··· EXCERPT TO READ ···
Eric Kroll: He is one of the last geniuses of New York photography world.
Alternately photojournalist, erotic photographer, publisher, curator of exhibitions but above all a lady’s man whom he collected all his life.
He has just released a huge book: The New York Years 1971-1994.
It is a pure marvel for those who adore this era.
He entrusted us with these images as well as this text by his friend Chris Stein.
When thinking of the good old days I am frequently reminded of James Herlihy’s 1966 novel Midnight Cowboy which invites the reader into the now almost forgotten world of New York City loft parties and the clandestine environs that acted as a container for the thriving art and music scenes that were centered around downtown Manhattan. Unlike the later film, the book demonstrates a view into the somewhat antique realm of intersection that nowadays is the province of corporate power.
A crumbling sculptural dinosaur surrounded by an equally decrepit urban landscape takes up a two page early spread in Eric Kroll’s new photography book The New York Years. The extinction of the grand New York edifice all around the thriving art and music scene is a fitting juxtaposition.
Like the world of Midnight Cowboy, the film and book, Kroll presents a kind of visual novel that captures the intersection of art, music, photography and sex that were driving forces in the downtown community. Kroll somehow was everywhere at once. Almost in a journalistic capacity but somehow a willing participant in the revelries.
His visual style is both formal and casual simultaneously. There is a knowing wink to the viewer as they are admitted into both public and private settings.
Kroll’s shots have a painterly quality that is repeatedly presented as he delves into the world of street art. Series’ of murals, walls covered in graffiti, and the detritus of tumultuous artist studio interiors exist as their own creations often independent of the subject matter.
Eric’s connection to classic photography is evinced by the remarkable images of the greats that he interacted with. Brassai, Kertesz, Ansel Adams, Mapplethorpe are depicted and I can only wonder how the fuck Eric wound up with a shot of Berenice Abbott.
···
SHORT EXERCISE A: In the Eric Kroll piece, condense the paragraph beginning "Kroll's shots have a painterly quality" into one shorter sentence that keeps its main facts.
SHORT EXERCISE B: Duplicate word for word the passage of the Eric Kroll piece starting with "His visual style" and going on through "of Berenice Abbott.".
The items that follow the Eric Kroll piece come from a separate source.
··· ROWS ···
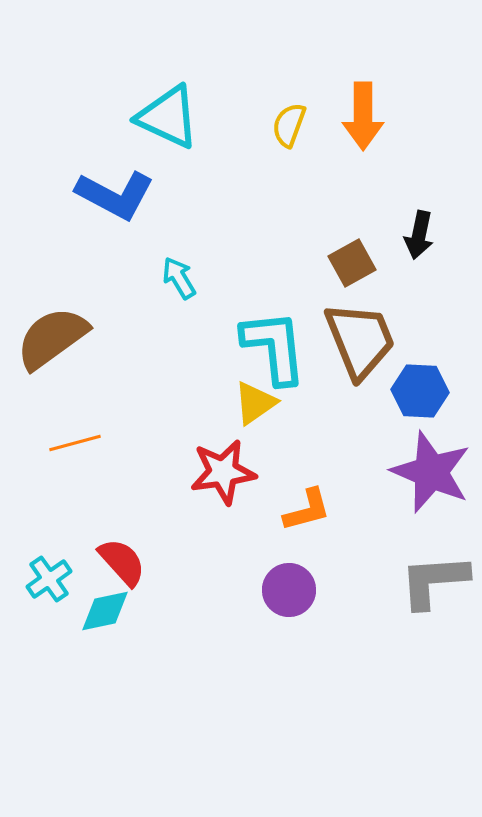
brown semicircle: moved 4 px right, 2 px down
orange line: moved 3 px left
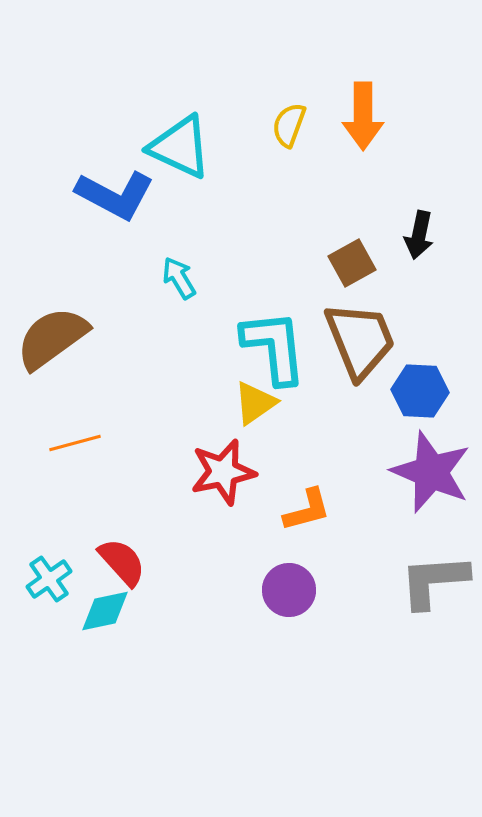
cyan triangle: moved 12 px right, 30 px down
red star: rotated 4 degrees counterclockwise
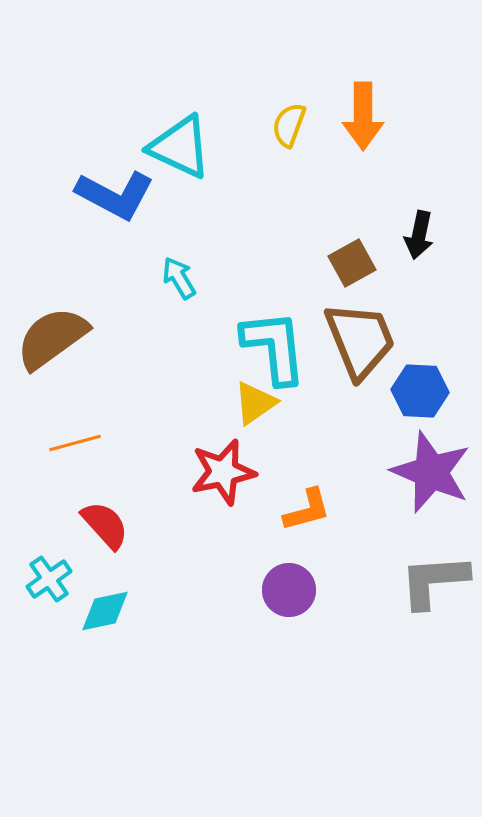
red semicircle: moved 17 px left, 37 px up
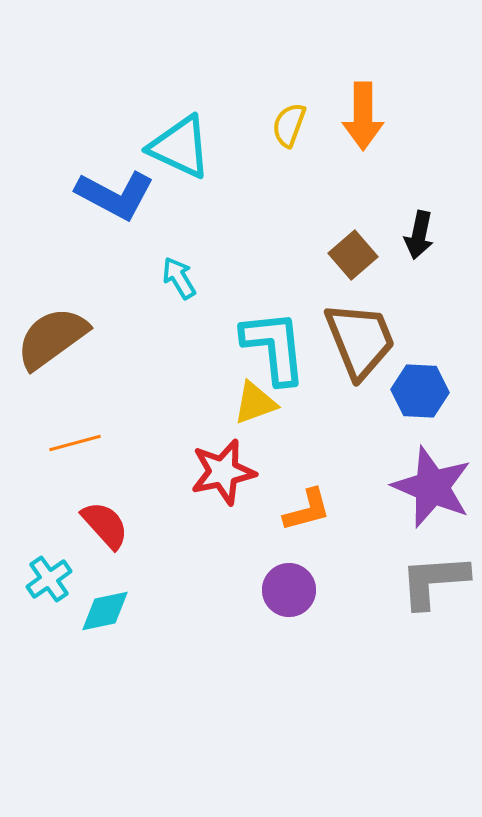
brown square: moved 1 px right, 8 px up; rotated 12 degrees counterclockwise
yellow triangle: rotated 15 degrees clockwise
purple star: moved 1 px right, 15 px down
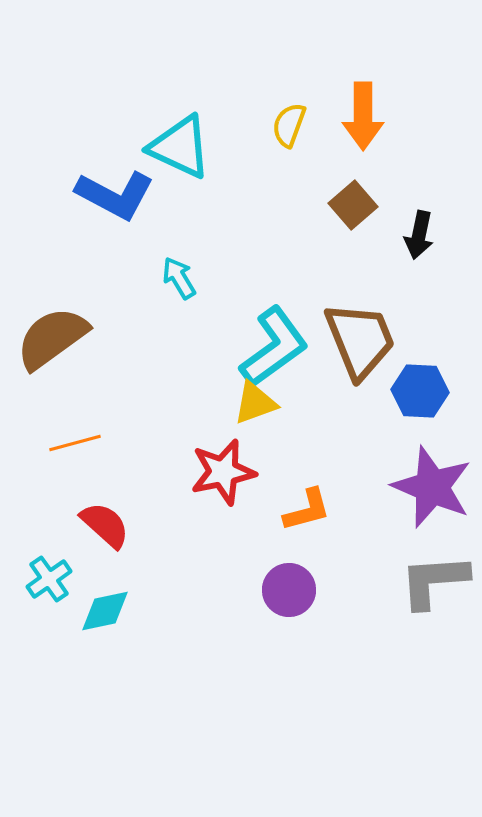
brown square: moved 50 px up
cyan L-shape: rotated 60 degrees clockwise
red semicircle: rotated 6 degrees counterclockwise
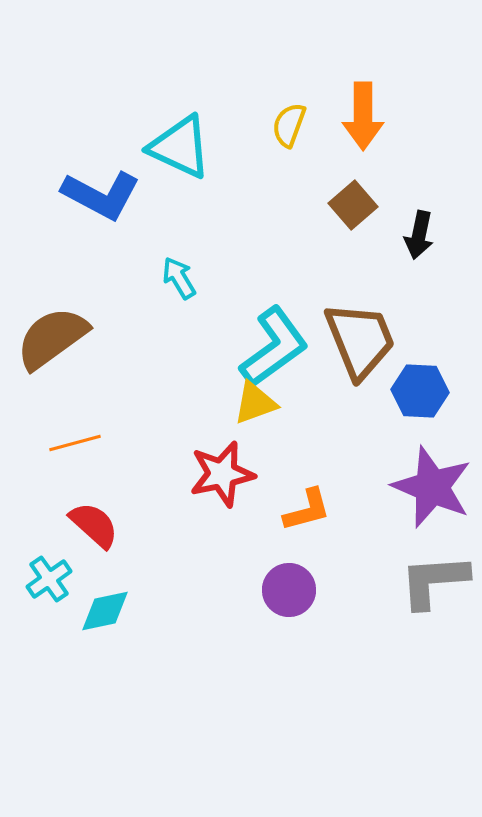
blue L-shape: moved 14 px left
red star: moved 1 px left, 2 px down
red semicircle: moved 11 px left
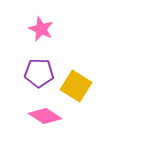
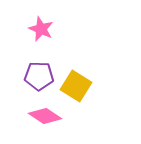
purple pentagon: moved 3 px down
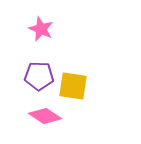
yellow square: moved 3 px left; rotated 24 degrees counterclockwise
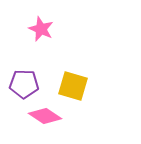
purple pentagon: moved 15 px left, 8 px down
yellow square: rotated 8 degrees clockwise
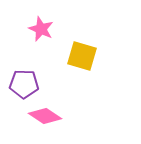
yellow square: moved 9 px right, 30 px up
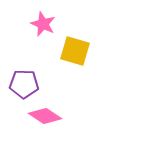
pink star: moved 2 px right, 5 px up
yellow square: moved 7 px left, 5 px up
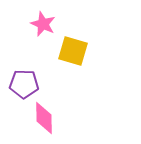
yellow square: moved 2 px left
pink diamond: moved 1 px left, 2 px down; rotated 56 degrees clockwise
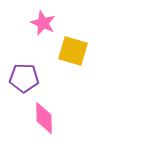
pink star: moved 1 px up
purple pentagon: moved 6 px up
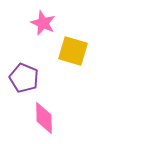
purple pentagon: rotated 20 degrees clockwise
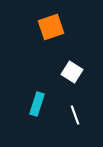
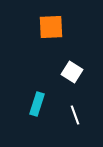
orange square: rotated 16 degrees clockwise
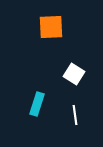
white square: moved 2 px right, 2 px down
white line: rotated 12 degrees clockwise
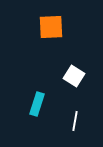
white square: moved 2 px down
white line: moved 6 px down; rotated 18 degrees clockwise
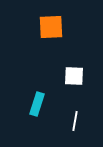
white square: rotated 30 degrees counterclockwise
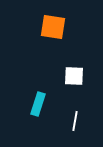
orange square: moved 2 px right; rotated 12 degrees clockwise
cyan rectangle: moved 1 px right
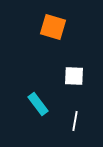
orange square: rotated 8 degrees clockwise
cyan rectangle: rotated 55 degrees counterclockwise
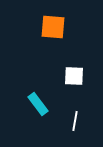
orange square: rotated 12 degrees counterclockwise
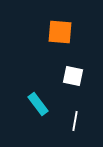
orange square: moved 7 px right, 5 px down
white square: moved 1 px left; rotated 10 degrees clockwise
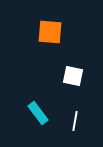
orange square: moved 10 px left
cyan rectangle: moved 9 px down
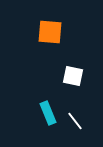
cyan rectangle: moved 10 px right; rotated 15 degrees clockwise
white line: rotated 48 degrees counterclockwise
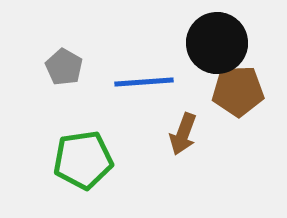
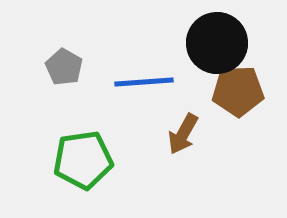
brown arrow: rotated 9 degrees clockwise
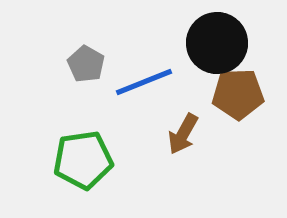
gray pentagon: moved 22 px right, 3 px up
blue line: rotated 18 degrees counterclockwise
brown pentagon: moved 3 px down
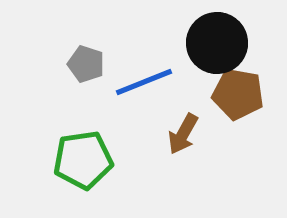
gray pentagon: rotated 12 degrees counterclockwise
brown pentagon: rotated 12 degrees clockwise
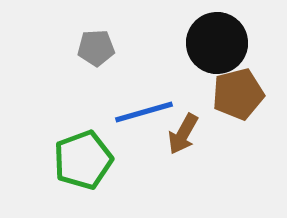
gray pentagon: moved 10 px right, 16 px up; rotated 21 degrees counterclockwise
blue line: moved 30 px down; rotated 6 degrees clockwise
brown pentagon: rotated 24 degrees counterclockwise
green pentagon: rotated 12 degrees counterclockwise
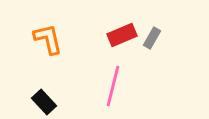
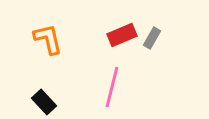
pink line: moved 1 px left, 1 px down
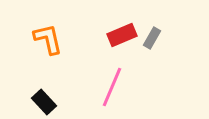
pink line: rotated 9 degrees clockwise
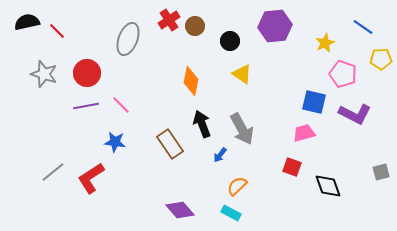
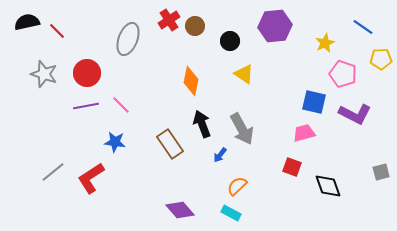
yellow triangle: moved 2 px right
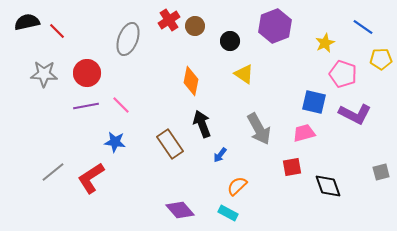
purple hexagon: rotated 16 degrees counterclockwise
gray star: rotated 16 degrees counterclockwise
gray arrow: moved 17 px right
red square: rotated 30 degrees counterclockwise
cyan rectangle: moved 3 px left
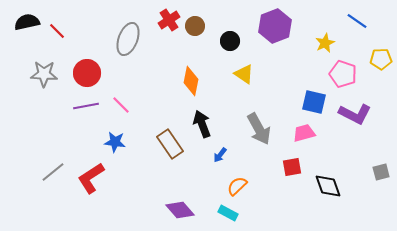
blue line: moved 6 px left, 6 px up
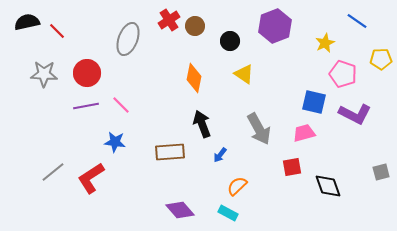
orange diamond: moved 3 px right, 3 px up
brown rectangle: moved 8 px down; rotated 60 degrees counterclockwise
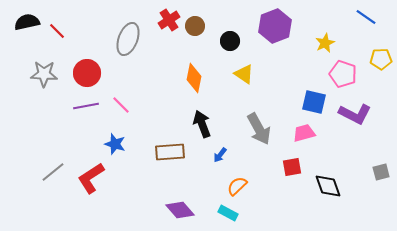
blue line: moved 9 px right, 4 px up
blue star: moved 2 px down; rotated 10 degrees clockwise
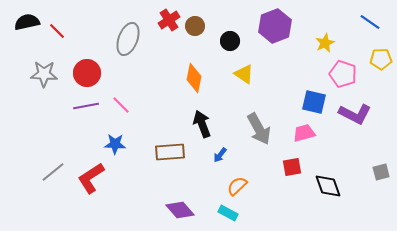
blue line: moved 4 px right, 5 px down
blue star: rotated 15 degrees counterclockwise
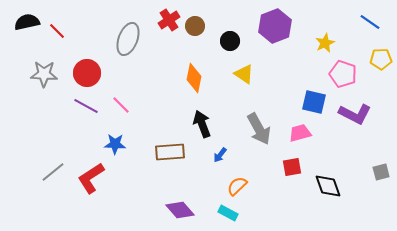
purple line: rotated 40 degrees clockwise
pink trapezoid: moved 4 px left
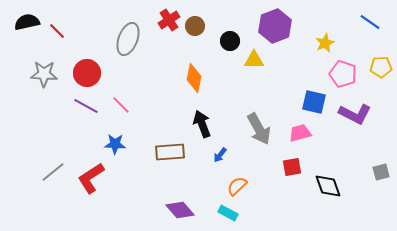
yellow pentagon: moved 8 px down
yellow triangle: moved 10 px right, 14 px up; rotated 35 degrees counterclockwise
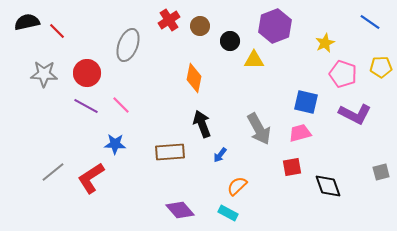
brown circle: moved 5 px right
gray ellipse: moved 6 px down
blue square: moved 8 px left
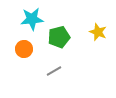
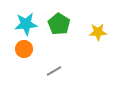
cyan star: moved 6 px left, 5 px down
yellow star: rotated 24 degrees counterclockwise
green pentagon: moved 13 px up; rotated 25 degrees counterclockwise
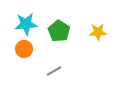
green pentagon: moved 7 px down
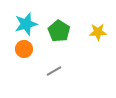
cyan star: rotated 10 degrees counterclockwise
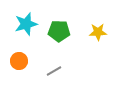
green pentagon: rotated 30 degrees counterclockwise
orange circle: moved 5 px left, 12 px down
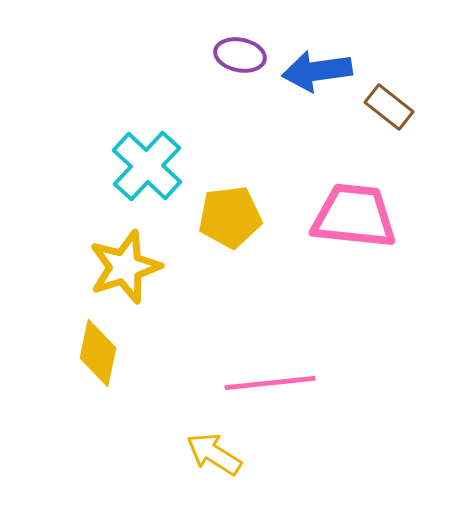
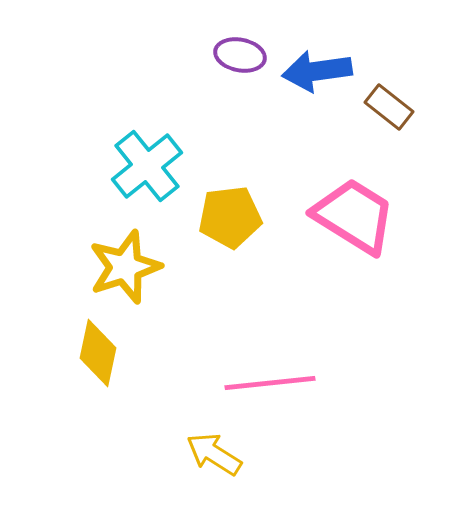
cyan cross: rotated 8 degrees clockwise
pink trapezoid: rotated 26 degrees clockwise
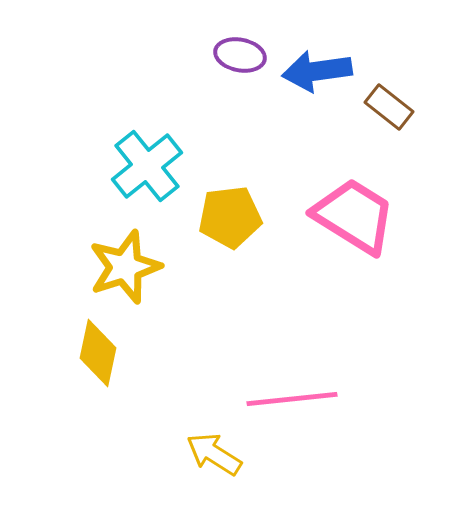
pink line: moved 22 px right, 16 px down
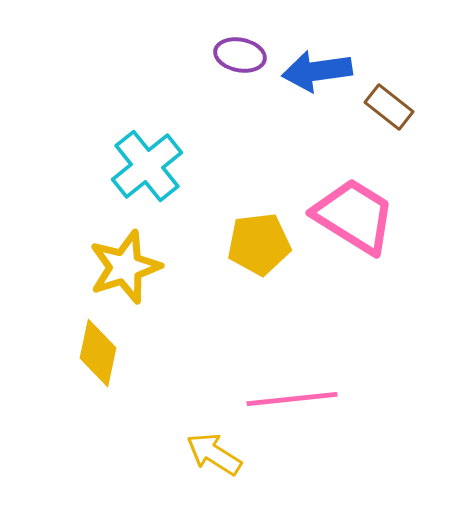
yellow pentagon: moved 29 px right, 27 px down
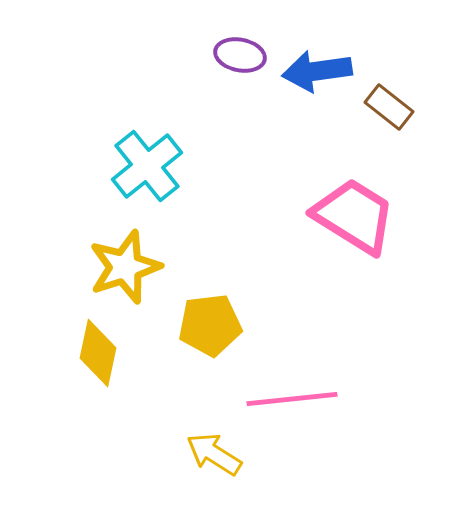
yellow pentagon: moved 49 px left, 81 px down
···
CORRECT RESPONSE A: Kroll's street-art photographs have a painterly quality, and his series of murals, graffiti-covered walls and messy artist studio interiors stand as creations in their own right, often apart from their subject matter.

CORRECT RESPONSE B:
His visual style is both formal and casual simultaneously. There is a knowing wink to the viewer as they are admitted into both public and private settings.
Kroll’s shots have a painterly quality that is repeatedly presented as he delves into the world of street art. Series’ of murals, walls covered in graffiti, and the detritus of tumultuous artist studio interiors exist as their own creations often independent of the subject matter.
Eric’s connection to classic photography is evinced by the remarkable images of the greats that he interacted with. Brassai, Kertesz, Ansel Adams, Mapplethorpe are depicted and I can only wonder how the fuck Eric wound up with a shot of Berenice Abbott.